NatWest has reported a 36% jump in profits in the first three months of this year as the UK government reduced its stake in the bank to less than 2%, paving a return to fully private ownership after 17 years.
The bank reported operating profit before tax of £1.8bn, up from £1.3bn in the same period last year, beating analyst consensus forecasts by £200m.
The rise was driven by higher deposits in NatWest’s retail and commercial banking services and increased mortgage lending, as homebuyers in England and Northern Ireland raced to complete purchases before the increase in stamp duty at the end of March.
Paul Thwaite, the NatWest chief executive, said the strong performance meant the bank expected to hit the upper end of its guidance on income and shareholder returns this year.
The results came hours after the government moved to reduce its stake in NatWest to 1.98% on Thursday. Last year, the government shareholding fell by almost three-quarters – down from 38% at the end of 2023 to just under 10% in December, through a combination of two direct buybacks by NatWest and a rapid sell-off.
The Treasury spent almost £46bn to bail out NatWest, then known as Royal Bank of Scotland, at the height of the financial crisis in 2008. The resulting nationalisation left taxpayers owning about 84% of the lender.
Last month, Rick Haythornthwaite, the chair of NatWest, thanked UK taxpayers for the bank’s bailout, assuring shareholders that bosses had “fixed the issues of the past” and would not “open up floodgates of risk” despite government pressure.
The bailout has come at a massive cost to the public, however. The government is expected to recoup only about £25bn of the £46bn it spent rescuing NatWest in 2008, with its shares sold below the 500p at which they were bought. On Friday, shares in NatWest were trading at about 482p, and are up 59% over the past year.
In April, shareholders approved a controversial 43% increase in the maximum for Thwaite, giving him the chance to earn up to £7.7m for a single year’s work.

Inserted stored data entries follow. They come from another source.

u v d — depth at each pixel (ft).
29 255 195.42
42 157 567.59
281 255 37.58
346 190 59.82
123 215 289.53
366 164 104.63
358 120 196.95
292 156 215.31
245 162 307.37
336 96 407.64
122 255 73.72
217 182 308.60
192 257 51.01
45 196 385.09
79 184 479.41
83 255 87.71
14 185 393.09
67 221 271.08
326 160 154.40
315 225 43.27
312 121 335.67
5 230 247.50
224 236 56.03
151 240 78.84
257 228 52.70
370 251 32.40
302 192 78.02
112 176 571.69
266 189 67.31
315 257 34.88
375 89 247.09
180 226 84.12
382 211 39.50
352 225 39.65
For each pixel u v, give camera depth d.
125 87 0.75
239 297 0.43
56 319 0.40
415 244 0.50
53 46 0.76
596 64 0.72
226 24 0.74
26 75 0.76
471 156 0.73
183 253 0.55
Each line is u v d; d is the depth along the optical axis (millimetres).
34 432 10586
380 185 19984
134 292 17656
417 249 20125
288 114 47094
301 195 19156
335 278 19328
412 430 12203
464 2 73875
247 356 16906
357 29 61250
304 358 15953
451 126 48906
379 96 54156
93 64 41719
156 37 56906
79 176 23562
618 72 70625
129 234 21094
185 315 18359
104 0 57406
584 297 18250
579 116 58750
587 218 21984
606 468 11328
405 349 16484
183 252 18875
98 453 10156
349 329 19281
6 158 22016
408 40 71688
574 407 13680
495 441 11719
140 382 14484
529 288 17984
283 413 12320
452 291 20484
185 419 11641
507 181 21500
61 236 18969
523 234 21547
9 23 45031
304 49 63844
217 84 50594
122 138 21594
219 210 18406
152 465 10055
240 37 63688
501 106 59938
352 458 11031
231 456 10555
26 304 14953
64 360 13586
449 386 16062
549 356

In a call to reporters after the results, the chief executive said that while consumer and business sentiment had dropped as a result of domestic and macroeconomic issues such as the trade war over tariffs, the bank had so far not seen any “material changes” in customer behaviour.
Thwaite said: “Seventy per cent of our corporate credit exposure is in the services sector and [only] a very small number are directly impacted by US tariffs. Large corporates are very mindful of the uncertainty, some are in ‘wait and see mode’ [or] pausing.”
He added that NatWest had not “seen any material changes in behaviour” among retail and small business consumers.
The bank said its exposure to sectors particularly affected by the tariff war was limited, citing the example of manufacturing, which it said accounted for only 2% of its group loan book.
The rival bank Standard Chartered also reported a strong first quarter on Thursday, with profits up 10% to $2.2bn (£1.65bn). However, the London-based institution warned of the potential impact of US tariffs as it reported a credit impairment charge of $219m in the period, up 24% year on year, as signs of trade tension affected credit quality.
“We delivered a strong performance in the first quarter of 2025,” said Bill Winters, the chief executive of the bank. “The subsequent imposition of trade tariffs has increased global economic and geopolitical complexity, and we remain watchful of the external environment.
On Thursday, Lloyds revealed a 7% slide in first-quarter profits to £1.5bn, mainly because of higher costs and impairment charges as it set aside £309m to account for possible bad debts amid the worsening global economic situation. That figure included a £35m net charge to prepare for the possible impact from Donald Trump’s tariffs.
On Tuesday, HSBC reported a 25% fall in first-quarter profits, mainly because of the same period last year benefiting from the proceeds of the sale of its banking business in Canada and its entire division in Argentina. The bank also warned of the impact of tariffs, reporting a $200m rise in expected credit losses to $900m in the first quarter.